News: First response medical training is first step for Afghan police and soldiers
Story by Sgt. Thomas Duval
KANDAHAR AIRFIELD, Afghanistan - For those involved in serious vehicle accidents, a first response medical team may be all that stands between life and death. The training that first-responders receive enable them to provide quick, lifesaving care until accident victims are taken to a hospital.
Members of the Afghan Uniformed Police used this training to save lives recently, as a few officers showed proof of increased community and public safety when they arrived at the scene of a vehicle collision, assessed the casualties and evacuated them to a higher echelon of care.
For the people of Panjwa’i district in southern Kandahar, Afghanistan, the success of the AUP as first responders is a historical benchmark reached only through continuous hard work and training.

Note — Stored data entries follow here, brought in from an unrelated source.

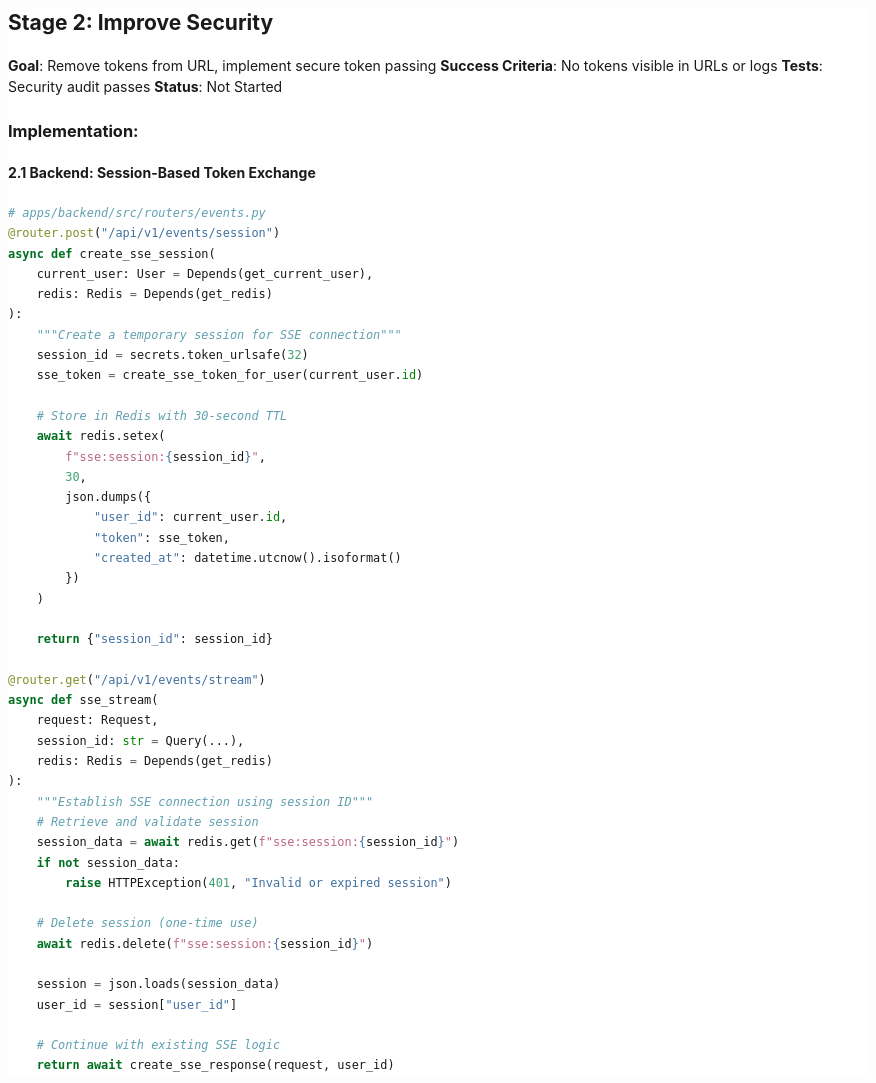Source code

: ## Stage 2: Improve Security

**Goal**: Remove tokens from URL, implement secure token passing
**Success Criteria**: No tokens visible in URLs or logs
**Tests**: Security audit passes
**Status**: Not Started

### Implementation:

#### 2.1 Backend: Session-Based Token Exchange
```python
# apps/backend/src/routers/events.py
@router.post("/api/v1/events/session")
async def create_sse_session(
    current_user: User = Depends(get_current_user),
    redis: Redis = Depends(get_redis)
):
    """Create a temporary session for SSE connection"""
    session_id = secrets.token_urlsafe(32)
    sse_token = create_sse_token_for_user(current_user.id)
    
    # Store in Redis with 30-second TTL
    await redis.setex(
        f"sse:session:{session_id}",
        30,
        json.dumps({
            "user_id": current_user.id,
            "token": sse_token,
            "created_at": datetime.utcnow().isoformat()
        })
    )
    
    return {"session_id": session_id}

@router.get("/api/v1/events/stream")
async def sse_stream(
    request: Request,
    session_id: str = Query(...),
    redis: Redis = Depends(get_redis)
):
    """Establish SSE connection using session ID"""
    # Retrieve and validate session
    session_data = await redis.get(f"sse:session:{session_id}")
    if not session_data:
        raise HTTPException(401, "Invalid or expired session")
    
    # Delete session (one-time use)
    await redis.delete(f"sse:session:{session_id}")
    
    session = json.loads(session_data)
    user_id = session["user_id"]
    
    # Continue with existing SSE logic
    return await create_sse_response(request, user_id)
```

In recent years, the ability to assess, react and recover injured Afghan civilians has been nonexistent, making the success of the AUP even more important to the people of Panjwa’i.
The incident Sept. 30 proved to be a huge success as the AUP were able to save the lives of an adult female and a child.
The AUP have been training side by side with International Security Assistance Forces and the Afghan National Army to improve their medical proficiency.
Beginning Sept. 27, Afghan medical professionals with ANA’s medical company, 5th Kandak, 1st Brigade 205th Corps, have taken the reigns from their ISAF counterparts during a combat life savers course.
During the course the ANA medical staff successfully taught a group of twelve Afghan soldiers how to administer intravenous fluids to a number of patients.
The Afghan soldiers hope that by the end of the month all ANA soldiers with the 5/1/205th will be proficient in basic combat life saver skills like using the tourniquet, administering IVs and preventing shock.
The course is another successful chapter added to Afghanistan’s history books, as the ANA and the Afghan National Police continue to take over more responsibilities from their U.S. partners.
Together the AUP, ANA and ISAF hope that through a continued partnership, and more advanced medical training, the success of that September day will become the standard in Panjwa’i.